Thanks for the reply. I ended up abandoning the SDN config, and decided to install an OPNsense VM instead.

 

[alpot]

This link https://pve.proxmox.com/wiki/Setup_Simple_Zone_With_SNAT_and_DHCP tells you to install dnsmasq, but then it also says to disable the service. Why?

 

[hd--]

This link https://pve.proxmox.com/wiki/Setup_Simple_Zone_With_SNAT_and_DHCP tells you to install dnsmasq, but then it also says to disable the service. Why?

That is because we enable the dnsmasq systemd template unit per zone and if you do not disable the default systemd service they might disturb each other.

 

[Carontes]

Hello, I'm sorry if I write here after a long time from the last message of this thread but I have the same problem. I've set the SDN and gave it a DHCP range and enabled DHCP, but when I create a LXC or VM giving it the SDN zone name bridge with DHCP enabled I receive no IP, but if I assign a static IP from the DHCP range it receives the IP and everything is fine. I don't understant what I'm doing wrong. Proxmox 8.4.16.
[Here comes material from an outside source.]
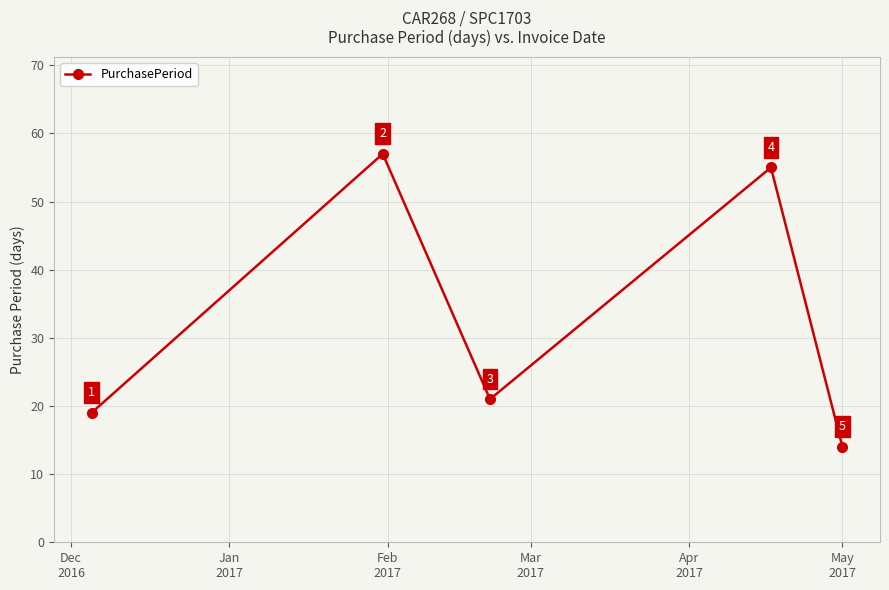

What is the value of the 3rd point from the left?

21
systemctl status dnsmasq@myNET.service
● dnsmasq@myNET.service - dnsmasq (myNET) - A lightweight DHCP and caching DNS server
     Loaded: loaded (/lib/systemd/system/dnsmasq@.service; disabled; preset: enabled)
    Drop-In: /usr/lib/systemd/system/dnsmasq@.service.d
             └─00-dnsmasq-after-networking.conf
     Active: active (running) since Mon 2026-01-12 14:54:43 CET; 5min ago
    Process: 95480 ExecStartPre=/usr/share/dnsmasq/systemd-helper checkconfig myNET (code=exited, status=0/SUCCESS)
    Process: 95485 ExecStart=/usr/share/dnsmasq/systemd-helper exec myNET (code=exited, status=0/SUCCESS)
    Process: 95491 ExecStartPost=/usr/share/dnsmasq/systemd-helper start-resolvconf myNET (code=exited, status=0/SUCCESS)
   Main PID: 95490 (dnsmasq)
      Tasks: 1 (limit: 76362)
     Memory: 748.0K
        CPU: 25ms
     CGroup: /system.slice/system-dnsmasq.slice/dnsmasq@myNET.service
             └─95490 /usr/sbin/dnsmasq -x /run/dnsmasq/dnsmasq.myNET.pid -u dnsmasq --local-service --trust-anchor=.,20326,8,2,E06D>

Jan 12 14:54:43 proxmox systemd[1]: Starting dnsmasq@myNET.service - dnsmasq (myNET) - A lightweight DHCP and caching DNS server...
Jan 12 14:54:43 proxmox dnsmasq[95490]: started, version 2.90 cachesize 150
Jan 12 14:54:43 proxmox dnsmasq[95490]: DNS service limited to local subnets
Jan 12 14:54:43 proxmox dnsmasq[95490]: compile time options: IPv6 GNU-getopt DBus no-UBus i18n IDN2 DHCP DHCPv6 no-Lua TFTP conntr>
Jan 12 14:54:43 proxmox dnsmasq[95490]: reading /etc/resolv.conf
Jan 12 14:54:43 proxmox dnsmasq[95490]: using nameserver 192.168.10.16#53
Jan 12 14:54:43 proxmox dnsmasq[95490]: read /etc/hosts - 11 names
Jan 12 14:54:43 proxmox systemd[1]: Started dnsmasq@myNET.service - dnsmasq (myNET) - A lightweight DHCP and caching DNS server.

 

[nikatjef]

EDIT: Found the issue. The SG needed to be applied to the host level firewall, not the VNET firewall

I've set the SDN and gave it a DHCP range and enabled DHCP, but when I create a LXC or VM giving it the SDN zone name bridge with DHCP enabled I receive no IP

I am using Proxmox 9.1.4 and having the same issue. From the test client;


From the server, via tcpdump on the client;


I have created firewall rules that accept port 68 TCP and UDP, just in case. I have added log-dhcp and log-queries to the /etc/dnsmasq.d/sdn/10-sdn0.conf and restarted;


dnsmasq is running without issue;

My SDN config;

 

[Carontes]

Thanks for your reply. My /etc/dnsmasq.d/ folder is empty, I don't see any sdn folder after that only README file. This is my output

root@proxmox:~# dhclient -v vmbr0
Internet Systems Consortium DHCP Client 4.4.3-P1
Copyright 2004-2022 Internet Systems Consortium.
All rights reserved.
For info, please visit https://www.isc.org/software/dhcp/

Listening on LPF/vmbr0/c8:ff:bf:00:7a:28
Sending on   LPF/vmbr0/c8:ff:bf:00:7a:28
Sending on   Socket/fallback
DHCPDISCOVER on vmbr0 to 255.255.255.255 port 67 interval 3
DHCPOFFER of 192.168.10.100 from 192.168.10.254
DHCPREQUEST for 192.168.10.100 on vmbr0 to 255.255.255.255 port 67
DHCPACK of 192.168.10.100 from 192.168.10.254
Error: ipv4: Address already assigned.
bound to 192.168.10.100 -- renewal in 37215 seconds.

Also I don't understand where did you get port 68 from.